◆ RECORD SET ◆
Begin

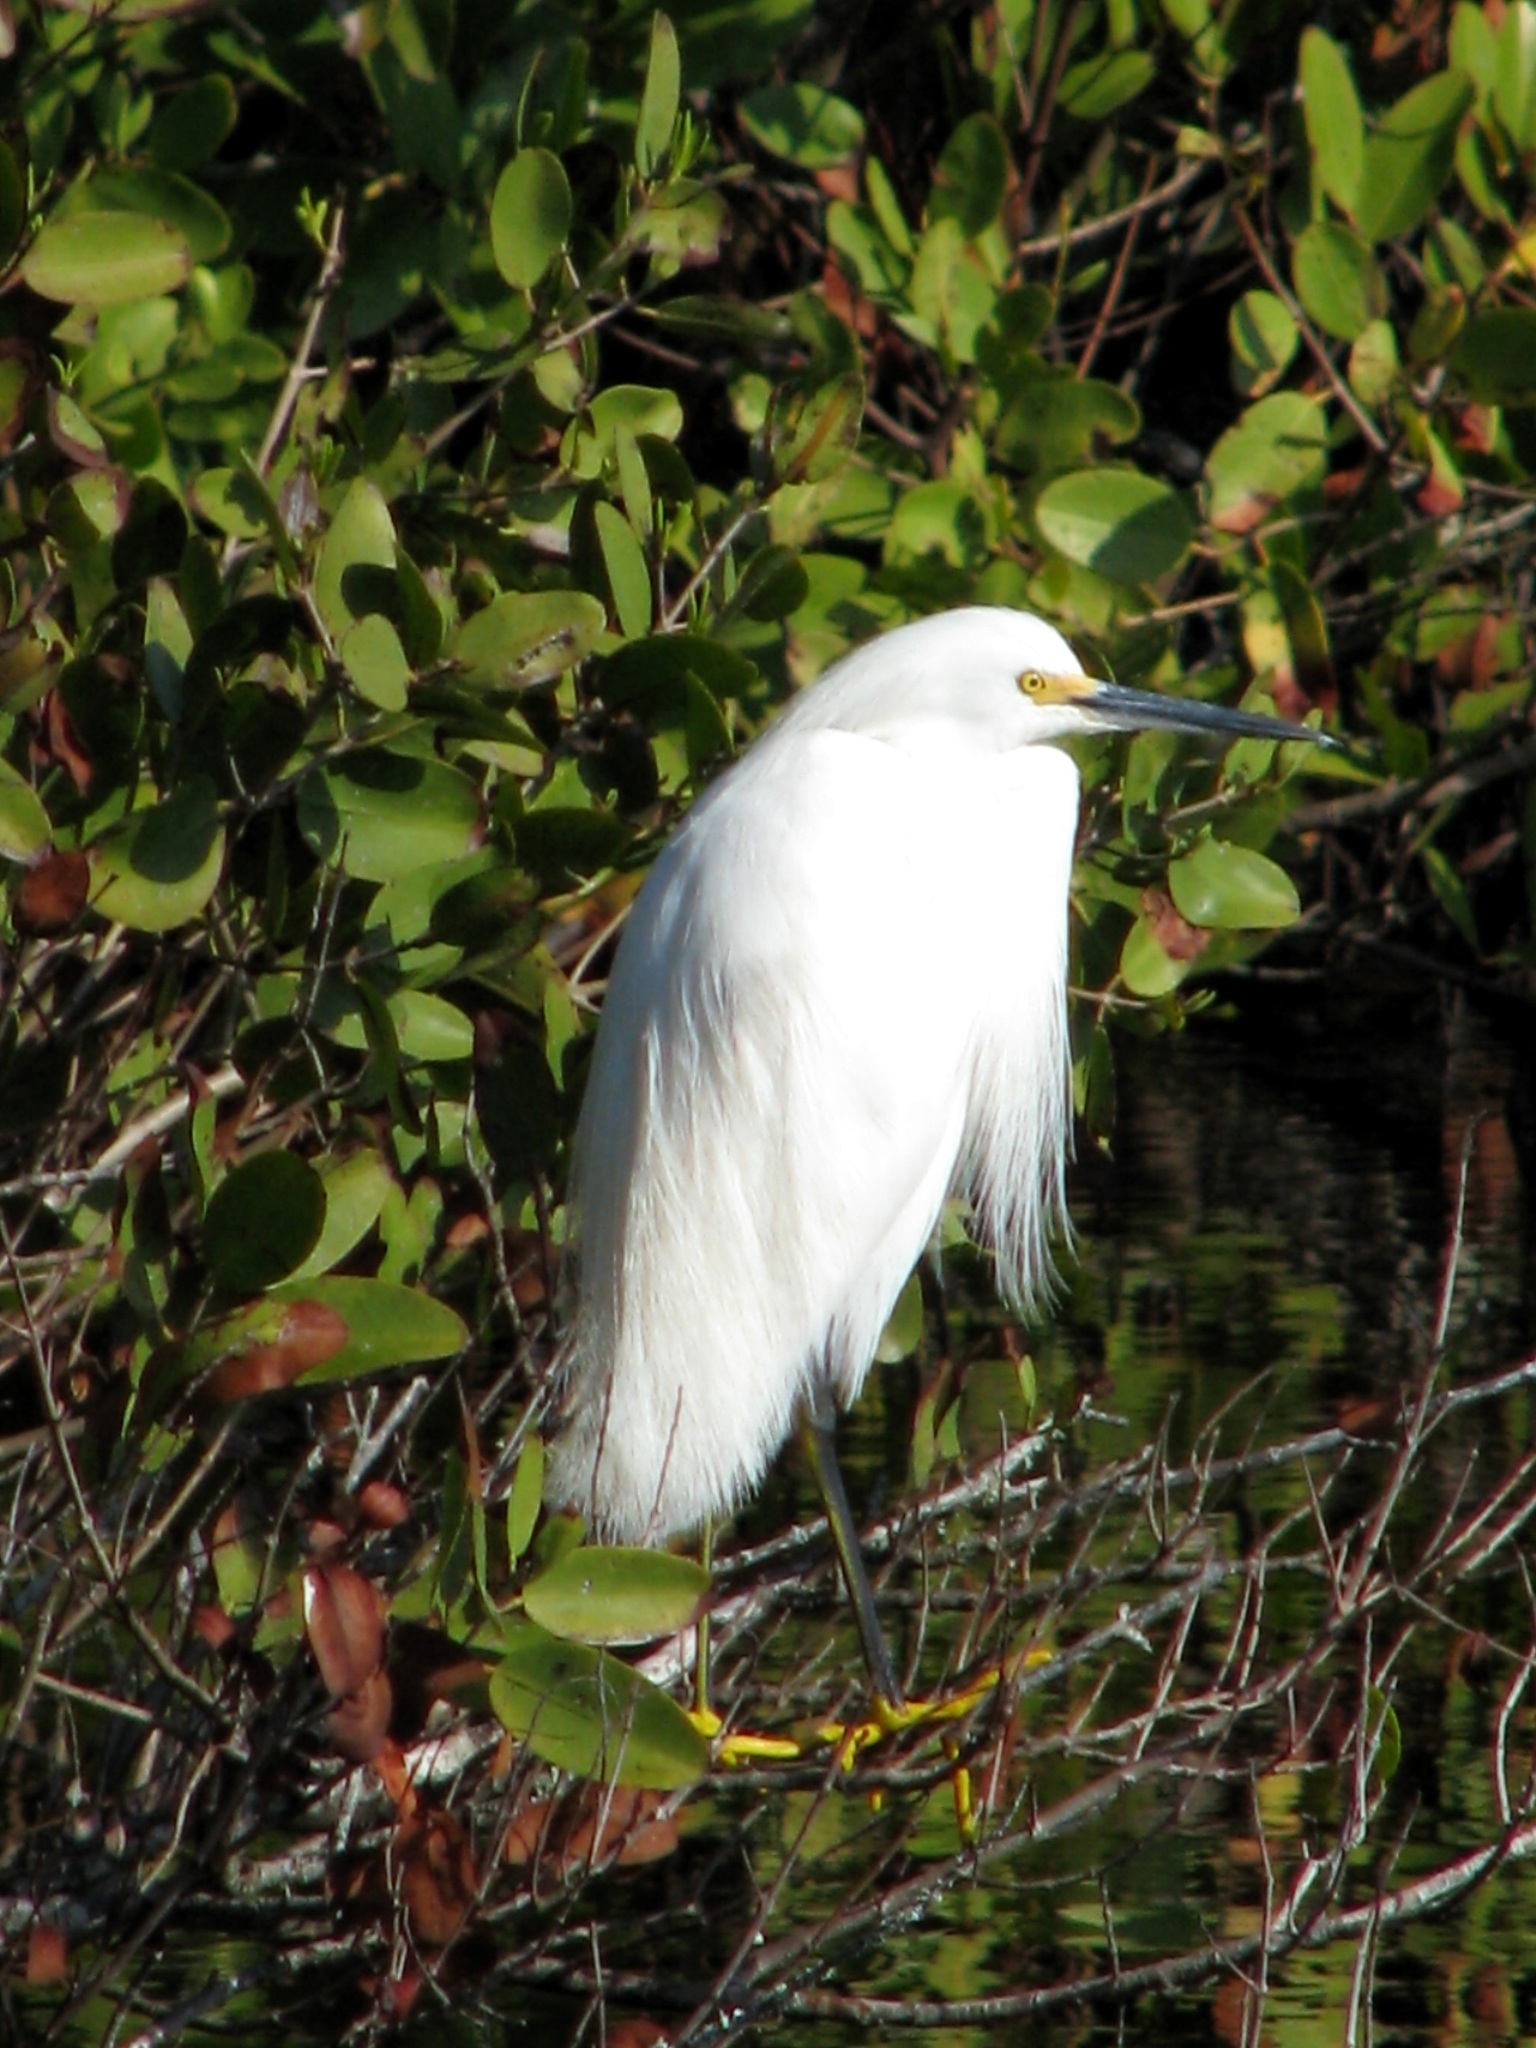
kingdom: Animalia
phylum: Chordata
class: Aves
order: Pelecaniformes
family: Ardeidae
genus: Egretta
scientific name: Egretta thula
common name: Snowy egret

End

◆ TASK INSTRUCTIONS ◆
Please format every line from the one containing "order: Pelecaniformes" through the end of the items, both included, as a Markdown table with two columns, Row and Line, and leave out any blank lines.

◆ TASK OUTPUT ◆
| Row | Line |
|---|---|
| 1 | order: Pelecaniformes |
| 2 | family: Ardeidae |
| 3 | genus: Egretta |
| 4 | scientific name: Egretta thula |
| 5 | common name: Snowy egret |